* [Activity]:
Where a line below holds the string "Rendered", that line goes into the answer.
▶
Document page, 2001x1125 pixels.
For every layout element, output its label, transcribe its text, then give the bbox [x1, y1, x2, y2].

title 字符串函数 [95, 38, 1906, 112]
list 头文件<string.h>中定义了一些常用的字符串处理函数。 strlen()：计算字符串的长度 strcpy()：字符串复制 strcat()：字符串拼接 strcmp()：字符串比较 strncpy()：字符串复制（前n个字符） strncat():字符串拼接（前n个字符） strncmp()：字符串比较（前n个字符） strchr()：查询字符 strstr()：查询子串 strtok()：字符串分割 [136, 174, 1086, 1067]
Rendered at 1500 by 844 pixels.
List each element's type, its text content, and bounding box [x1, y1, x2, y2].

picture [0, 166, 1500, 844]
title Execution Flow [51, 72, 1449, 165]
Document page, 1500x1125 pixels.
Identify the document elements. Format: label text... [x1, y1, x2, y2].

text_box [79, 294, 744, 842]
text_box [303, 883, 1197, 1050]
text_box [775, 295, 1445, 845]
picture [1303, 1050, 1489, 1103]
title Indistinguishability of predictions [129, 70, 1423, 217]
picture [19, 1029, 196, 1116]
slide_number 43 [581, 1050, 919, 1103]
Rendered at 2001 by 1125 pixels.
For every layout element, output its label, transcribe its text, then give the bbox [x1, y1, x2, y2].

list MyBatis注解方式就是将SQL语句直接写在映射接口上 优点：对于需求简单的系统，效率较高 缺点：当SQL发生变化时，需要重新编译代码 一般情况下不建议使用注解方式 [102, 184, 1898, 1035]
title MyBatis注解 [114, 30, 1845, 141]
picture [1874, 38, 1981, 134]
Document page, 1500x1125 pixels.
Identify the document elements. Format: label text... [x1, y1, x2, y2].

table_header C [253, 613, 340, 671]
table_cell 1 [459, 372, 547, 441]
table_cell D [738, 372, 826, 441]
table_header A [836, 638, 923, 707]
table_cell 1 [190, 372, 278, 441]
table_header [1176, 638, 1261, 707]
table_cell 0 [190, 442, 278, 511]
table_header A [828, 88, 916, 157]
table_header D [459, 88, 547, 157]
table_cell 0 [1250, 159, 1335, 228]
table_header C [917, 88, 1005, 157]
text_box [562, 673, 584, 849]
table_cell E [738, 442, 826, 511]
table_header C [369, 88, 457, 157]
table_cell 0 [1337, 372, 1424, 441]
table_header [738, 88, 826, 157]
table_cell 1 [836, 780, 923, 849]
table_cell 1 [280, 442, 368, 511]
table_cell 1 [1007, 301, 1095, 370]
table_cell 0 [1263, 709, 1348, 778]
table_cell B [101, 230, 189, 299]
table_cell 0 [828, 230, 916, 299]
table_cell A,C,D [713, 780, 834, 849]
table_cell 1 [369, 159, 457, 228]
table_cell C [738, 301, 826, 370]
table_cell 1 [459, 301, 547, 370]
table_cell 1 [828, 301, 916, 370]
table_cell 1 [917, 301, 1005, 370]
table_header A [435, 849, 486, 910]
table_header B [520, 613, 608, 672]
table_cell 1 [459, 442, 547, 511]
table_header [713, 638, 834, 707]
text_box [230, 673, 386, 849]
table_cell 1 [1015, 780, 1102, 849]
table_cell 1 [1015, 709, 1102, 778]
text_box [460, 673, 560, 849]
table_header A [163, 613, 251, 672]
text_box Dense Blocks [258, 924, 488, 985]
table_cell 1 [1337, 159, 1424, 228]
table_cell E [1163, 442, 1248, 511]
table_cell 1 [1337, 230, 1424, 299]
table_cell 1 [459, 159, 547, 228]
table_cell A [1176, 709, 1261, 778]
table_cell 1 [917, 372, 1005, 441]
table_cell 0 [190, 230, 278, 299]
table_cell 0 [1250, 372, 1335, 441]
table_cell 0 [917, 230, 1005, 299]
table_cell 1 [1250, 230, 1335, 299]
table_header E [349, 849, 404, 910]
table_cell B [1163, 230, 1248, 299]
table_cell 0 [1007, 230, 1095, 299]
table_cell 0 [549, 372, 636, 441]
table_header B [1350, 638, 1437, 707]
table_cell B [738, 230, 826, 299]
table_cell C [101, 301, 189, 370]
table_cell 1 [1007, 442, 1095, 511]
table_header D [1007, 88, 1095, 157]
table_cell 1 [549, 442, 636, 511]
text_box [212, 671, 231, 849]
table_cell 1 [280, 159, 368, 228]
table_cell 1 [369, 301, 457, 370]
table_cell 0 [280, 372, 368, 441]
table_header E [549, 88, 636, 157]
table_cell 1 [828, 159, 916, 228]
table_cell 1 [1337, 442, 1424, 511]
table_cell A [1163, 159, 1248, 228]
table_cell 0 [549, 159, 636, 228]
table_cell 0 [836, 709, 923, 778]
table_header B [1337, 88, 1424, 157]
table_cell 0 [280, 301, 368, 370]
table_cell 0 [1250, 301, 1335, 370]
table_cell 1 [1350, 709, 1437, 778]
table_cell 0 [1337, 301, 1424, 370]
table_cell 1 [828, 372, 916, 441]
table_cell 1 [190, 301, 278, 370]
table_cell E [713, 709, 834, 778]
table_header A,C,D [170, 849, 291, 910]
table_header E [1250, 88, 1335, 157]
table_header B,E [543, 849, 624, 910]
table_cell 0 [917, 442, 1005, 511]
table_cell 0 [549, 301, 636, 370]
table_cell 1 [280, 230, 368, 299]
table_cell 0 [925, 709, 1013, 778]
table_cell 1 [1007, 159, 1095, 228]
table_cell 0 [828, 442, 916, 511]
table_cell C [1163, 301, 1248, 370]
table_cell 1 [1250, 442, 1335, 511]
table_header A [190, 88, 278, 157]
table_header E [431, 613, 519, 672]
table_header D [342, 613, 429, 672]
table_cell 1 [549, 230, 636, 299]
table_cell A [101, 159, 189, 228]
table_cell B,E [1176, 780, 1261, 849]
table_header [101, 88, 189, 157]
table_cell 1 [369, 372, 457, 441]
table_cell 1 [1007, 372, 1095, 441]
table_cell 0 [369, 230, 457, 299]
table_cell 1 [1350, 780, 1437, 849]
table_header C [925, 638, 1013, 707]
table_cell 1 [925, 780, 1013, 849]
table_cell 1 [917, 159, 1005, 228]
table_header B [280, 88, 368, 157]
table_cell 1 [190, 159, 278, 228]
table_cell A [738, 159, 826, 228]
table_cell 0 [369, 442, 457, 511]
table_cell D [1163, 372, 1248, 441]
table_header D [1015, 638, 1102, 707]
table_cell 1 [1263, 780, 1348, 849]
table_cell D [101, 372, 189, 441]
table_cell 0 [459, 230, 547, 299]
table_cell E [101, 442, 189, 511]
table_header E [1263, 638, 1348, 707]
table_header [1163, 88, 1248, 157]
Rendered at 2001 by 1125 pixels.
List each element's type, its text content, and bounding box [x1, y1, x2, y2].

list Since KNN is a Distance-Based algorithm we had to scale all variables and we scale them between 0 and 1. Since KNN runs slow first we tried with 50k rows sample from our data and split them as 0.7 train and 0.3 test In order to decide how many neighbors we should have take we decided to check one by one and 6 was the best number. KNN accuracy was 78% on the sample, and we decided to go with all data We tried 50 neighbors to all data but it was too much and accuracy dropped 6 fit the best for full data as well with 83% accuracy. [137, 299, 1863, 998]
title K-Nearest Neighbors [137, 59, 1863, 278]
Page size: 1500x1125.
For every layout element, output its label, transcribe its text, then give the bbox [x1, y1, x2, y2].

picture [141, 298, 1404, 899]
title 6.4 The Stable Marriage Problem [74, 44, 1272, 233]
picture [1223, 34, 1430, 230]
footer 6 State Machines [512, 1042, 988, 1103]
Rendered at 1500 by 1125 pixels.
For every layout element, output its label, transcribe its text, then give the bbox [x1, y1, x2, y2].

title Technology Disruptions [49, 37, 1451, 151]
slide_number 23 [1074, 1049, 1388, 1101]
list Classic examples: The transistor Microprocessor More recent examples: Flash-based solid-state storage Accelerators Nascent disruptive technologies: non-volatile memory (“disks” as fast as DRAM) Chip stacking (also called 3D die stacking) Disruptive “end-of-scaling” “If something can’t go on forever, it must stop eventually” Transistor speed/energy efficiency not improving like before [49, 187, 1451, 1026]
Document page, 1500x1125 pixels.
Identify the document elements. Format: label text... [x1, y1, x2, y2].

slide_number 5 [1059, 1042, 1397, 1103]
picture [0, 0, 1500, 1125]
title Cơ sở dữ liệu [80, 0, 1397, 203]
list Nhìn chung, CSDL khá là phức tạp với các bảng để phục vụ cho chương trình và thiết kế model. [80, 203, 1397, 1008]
◀
* [Exercise solution]:
Rendered at 1500 by 844 pixels.
Rendered at 2001 by 1125 pixels.
Rendered at 2001 by 1125 pixels.
Rendered at 1500 by 1125 pixels.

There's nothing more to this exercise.